3 Pentecost
Gen. 21:8-21 or Jer. 20:7-13
Ps. 86:1-10, 16-17 or Ps. 69:8-11, (12-17), 18-20
Rom. 6:1b-11
Matt. 10:24-39
Today’s collect states: “O Lord, make us have perpetual love and reverence for your holy name, for you never fail to help and govern those whom you have set upon the sure foundation of your lovingkindness.” Lovingkindness is something both tender and firm; it is, to translate more literally the Latin collect from which it is drawn, the “solidity of your love” (soliditate tuae dilectionis). God’s love for us is a trustworthy and reliable foundation.
The story of love is also the story of anguish and death. We know this from lived experience, and we read about it in sacred Scripture. The apostles suffered, the prophets suffered, Jesus languished and died upon a tree, and amid this pain, love was and is bringing forth a New Being. When suffering, however, is in full force, love may seem a million miles away.
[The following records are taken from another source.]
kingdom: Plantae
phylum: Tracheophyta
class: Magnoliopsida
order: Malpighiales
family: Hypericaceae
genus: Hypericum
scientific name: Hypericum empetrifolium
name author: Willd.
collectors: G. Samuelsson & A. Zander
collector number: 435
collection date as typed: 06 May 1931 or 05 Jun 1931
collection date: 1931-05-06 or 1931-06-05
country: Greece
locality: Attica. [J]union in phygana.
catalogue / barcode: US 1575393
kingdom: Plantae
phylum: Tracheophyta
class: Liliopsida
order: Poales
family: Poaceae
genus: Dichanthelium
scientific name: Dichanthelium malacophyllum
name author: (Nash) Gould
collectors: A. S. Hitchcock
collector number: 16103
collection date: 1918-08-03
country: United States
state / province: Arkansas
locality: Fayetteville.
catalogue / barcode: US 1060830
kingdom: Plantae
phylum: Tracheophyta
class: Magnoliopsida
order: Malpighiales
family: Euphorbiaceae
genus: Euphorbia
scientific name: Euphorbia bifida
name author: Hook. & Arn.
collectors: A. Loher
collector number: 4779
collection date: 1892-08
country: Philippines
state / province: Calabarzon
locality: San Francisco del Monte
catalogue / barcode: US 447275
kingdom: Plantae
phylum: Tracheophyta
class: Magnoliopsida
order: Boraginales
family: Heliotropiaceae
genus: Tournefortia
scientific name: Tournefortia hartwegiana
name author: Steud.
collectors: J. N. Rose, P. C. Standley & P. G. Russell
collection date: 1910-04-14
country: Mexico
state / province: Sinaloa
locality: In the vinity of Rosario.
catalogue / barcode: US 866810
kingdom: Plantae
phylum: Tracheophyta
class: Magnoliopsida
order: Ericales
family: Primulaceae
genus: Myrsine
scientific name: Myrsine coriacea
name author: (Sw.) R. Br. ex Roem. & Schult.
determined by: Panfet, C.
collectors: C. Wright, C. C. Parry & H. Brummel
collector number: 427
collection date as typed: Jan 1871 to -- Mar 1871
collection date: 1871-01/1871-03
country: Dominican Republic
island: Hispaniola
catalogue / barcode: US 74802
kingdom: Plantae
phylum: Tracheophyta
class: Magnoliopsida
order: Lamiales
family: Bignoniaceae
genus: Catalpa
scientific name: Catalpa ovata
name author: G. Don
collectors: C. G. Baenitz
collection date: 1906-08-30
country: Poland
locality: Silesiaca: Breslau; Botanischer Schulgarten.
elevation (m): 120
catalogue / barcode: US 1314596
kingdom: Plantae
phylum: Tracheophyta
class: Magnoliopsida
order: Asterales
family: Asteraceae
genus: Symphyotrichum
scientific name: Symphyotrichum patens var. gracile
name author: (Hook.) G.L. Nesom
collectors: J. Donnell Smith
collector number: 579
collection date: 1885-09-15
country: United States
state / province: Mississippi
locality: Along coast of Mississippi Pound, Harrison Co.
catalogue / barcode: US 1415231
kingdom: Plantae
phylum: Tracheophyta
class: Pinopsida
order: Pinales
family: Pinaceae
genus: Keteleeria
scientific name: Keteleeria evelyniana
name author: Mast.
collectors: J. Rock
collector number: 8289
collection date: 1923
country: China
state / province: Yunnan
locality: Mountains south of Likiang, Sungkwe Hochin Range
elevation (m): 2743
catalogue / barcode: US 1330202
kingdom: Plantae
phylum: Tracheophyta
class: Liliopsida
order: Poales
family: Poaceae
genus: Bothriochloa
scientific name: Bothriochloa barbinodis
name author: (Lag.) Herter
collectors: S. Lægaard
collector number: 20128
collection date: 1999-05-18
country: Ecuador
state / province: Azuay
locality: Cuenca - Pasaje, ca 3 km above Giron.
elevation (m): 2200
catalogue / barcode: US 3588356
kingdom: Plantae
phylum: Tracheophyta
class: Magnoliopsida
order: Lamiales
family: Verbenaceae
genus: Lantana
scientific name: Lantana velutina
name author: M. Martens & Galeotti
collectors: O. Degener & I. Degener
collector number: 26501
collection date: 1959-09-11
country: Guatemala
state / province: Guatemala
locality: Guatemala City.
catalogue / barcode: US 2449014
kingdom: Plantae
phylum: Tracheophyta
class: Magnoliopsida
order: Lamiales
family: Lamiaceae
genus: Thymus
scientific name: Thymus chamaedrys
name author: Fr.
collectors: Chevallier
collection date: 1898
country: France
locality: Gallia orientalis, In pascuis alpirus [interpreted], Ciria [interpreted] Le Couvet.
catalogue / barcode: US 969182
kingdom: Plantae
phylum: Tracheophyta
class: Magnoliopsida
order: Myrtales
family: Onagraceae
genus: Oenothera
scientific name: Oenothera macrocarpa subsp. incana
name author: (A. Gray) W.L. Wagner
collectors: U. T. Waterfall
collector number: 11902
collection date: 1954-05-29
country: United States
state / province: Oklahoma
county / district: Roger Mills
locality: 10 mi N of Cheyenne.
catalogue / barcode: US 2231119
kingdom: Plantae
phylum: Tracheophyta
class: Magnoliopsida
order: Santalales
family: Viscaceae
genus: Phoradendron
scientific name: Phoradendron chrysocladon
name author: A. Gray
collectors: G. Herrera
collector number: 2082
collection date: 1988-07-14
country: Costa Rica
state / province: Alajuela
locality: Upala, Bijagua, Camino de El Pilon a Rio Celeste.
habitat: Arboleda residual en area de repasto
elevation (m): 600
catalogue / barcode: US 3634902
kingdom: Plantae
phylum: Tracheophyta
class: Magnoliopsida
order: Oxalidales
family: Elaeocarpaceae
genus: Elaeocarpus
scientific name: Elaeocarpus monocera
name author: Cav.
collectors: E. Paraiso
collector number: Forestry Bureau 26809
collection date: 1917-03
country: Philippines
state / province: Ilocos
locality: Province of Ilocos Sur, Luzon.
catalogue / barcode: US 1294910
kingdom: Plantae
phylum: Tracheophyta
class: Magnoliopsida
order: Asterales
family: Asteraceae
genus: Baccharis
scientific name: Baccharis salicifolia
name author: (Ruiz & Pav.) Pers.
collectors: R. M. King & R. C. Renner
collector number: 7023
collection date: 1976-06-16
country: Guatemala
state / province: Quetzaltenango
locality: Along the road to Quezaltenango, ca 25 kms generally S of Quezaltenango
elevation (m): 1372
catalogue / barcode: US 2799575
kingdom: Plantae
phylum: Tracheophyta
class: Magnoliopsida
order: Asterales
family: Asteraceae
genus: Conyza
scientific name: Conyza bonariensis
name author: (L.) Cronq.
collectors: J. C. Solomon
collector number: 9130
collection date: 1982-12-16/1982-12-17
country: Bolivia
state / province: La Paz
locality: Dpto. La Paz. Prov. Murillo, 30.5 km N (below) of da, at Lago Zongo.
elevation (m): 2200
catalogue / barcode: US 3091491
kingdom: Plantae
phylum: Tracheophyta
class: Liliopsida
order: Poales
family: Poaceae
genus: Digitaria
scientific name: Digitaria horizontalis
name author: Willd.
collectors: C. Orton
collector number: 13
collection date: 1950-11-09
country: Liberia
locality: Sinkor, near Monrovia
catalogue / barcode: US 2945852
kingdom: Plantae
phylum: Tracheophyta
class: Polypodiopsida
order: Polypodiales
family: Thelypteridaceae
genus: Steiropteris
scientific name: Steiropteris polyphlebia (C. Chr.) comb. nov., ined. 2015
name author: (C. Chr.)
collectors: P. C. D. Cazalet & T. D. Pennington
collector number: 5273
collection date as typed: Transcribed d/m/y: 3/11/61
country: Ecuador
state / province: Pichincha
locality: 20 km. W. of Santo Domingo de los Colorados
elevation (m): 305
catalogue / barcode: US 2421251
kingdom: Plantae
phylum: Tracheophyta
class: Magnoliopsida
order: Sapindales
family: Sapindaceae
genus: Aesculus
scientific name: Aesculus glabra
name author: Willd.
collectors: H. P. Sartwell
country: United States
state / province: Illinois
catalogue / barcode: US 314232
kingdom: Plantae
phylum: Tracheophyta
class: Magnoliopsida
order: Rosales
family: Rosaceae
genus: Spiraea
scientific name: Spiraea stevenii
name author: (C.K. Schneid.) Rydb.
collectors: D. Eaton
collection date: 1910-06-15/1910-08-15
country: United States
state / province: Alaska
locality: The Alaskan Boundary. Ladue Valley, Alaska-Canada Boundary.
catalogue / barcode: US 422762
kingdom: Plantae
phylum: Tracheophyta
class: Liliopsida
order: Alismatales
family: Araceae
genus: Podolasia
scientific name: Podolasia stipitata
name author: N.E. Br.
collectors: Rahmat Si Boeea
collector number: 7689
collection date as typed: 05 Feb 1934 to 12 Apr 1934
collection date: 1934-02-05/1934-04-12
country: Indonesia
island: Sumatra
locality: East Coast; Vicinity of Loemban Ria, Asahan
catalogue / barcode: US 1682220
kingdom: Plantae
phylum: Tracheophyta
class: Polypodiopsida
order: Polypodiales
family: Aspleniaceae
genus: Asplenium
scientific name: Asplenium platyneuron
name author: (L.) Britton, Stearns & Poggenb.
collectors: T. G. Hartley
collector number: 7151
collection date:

When Sarah saw her son Isaac playing with Ishmael, the son of Hagar, she worried that Ishmael would share the inheritance promised to Isaac. At Sarah’s request, and with divine sanction, Abraham, though deeply troubled, consented to banish Hagar and her son to the wilderness of Beer-sheba. In many ways, this is similar to the more famous story about the sacrifice of Isaac. Abraham makes provision for what seems a death sentence. “So Abraham rose early in the morning, and took bread and a skin of water, and gave it to Hagar, putting it on her shoulder, along with the child, and sent her away. And she departed and wandered about in the wilderness of Beersheba. When the water in the skin was gone, she cast the child under one of the bushes. Then she went and sat down opposite him a good way off … and said, ‘Do not let me look on the death of the child’”(Gen. 21:14-15). To Hagar, it seemed that death was inevitable, and, of course, it is. All we go down to the dust.
God heard the cry of Hagar and the cry of Ishmael and saved them, not from an inconvenience or irritation, but from death. Out of death came life. “God was with the boy, and he grew up; he lived in the wilderness, and became an expert with the bow. He lived in the wilderness of Paran, and his mother got a wife for him from the land of Egypt” (Gen. 21:20). It’s a good ending, but not merely a happy ending. The memory of desperation and near-death would follow them all the days of their lives. Again and again, there are cries in scripture to be saved from a time of trouble, the mire, those who hate me, the deep waters, the torrent that washes over, the deep that swallows up, the Pit (Ps. 69:16-17). We plead for the lovingkindness of God because we are desperate. “O God, make speed to save us. O Lord, make haste to help us” (Ps. 70:1; Evening Prayer).
We will lose our lives in the end, and all our effort to deny this only makes us more anxious and fearful. Trying to save ourselves, we lose any sense of who we most deeply are, having only the company of a miserable, anxious, and narrow persona. Who will deliver us from this body of death?
We fall, it is true, like the sparrow, and God perceives our death, but God saves from death. “We have been buried with him by baptism into death, so that just as Christ was raised from the dead by the glory of the Father, so we too might walk in newness of life” (Rom. 6:4).
We have died with Christ. We rise with him and walk with him. He is our life.
Look It Up: Read Romans 6:5-11.
Think About It: Whoever has died is freed from sin.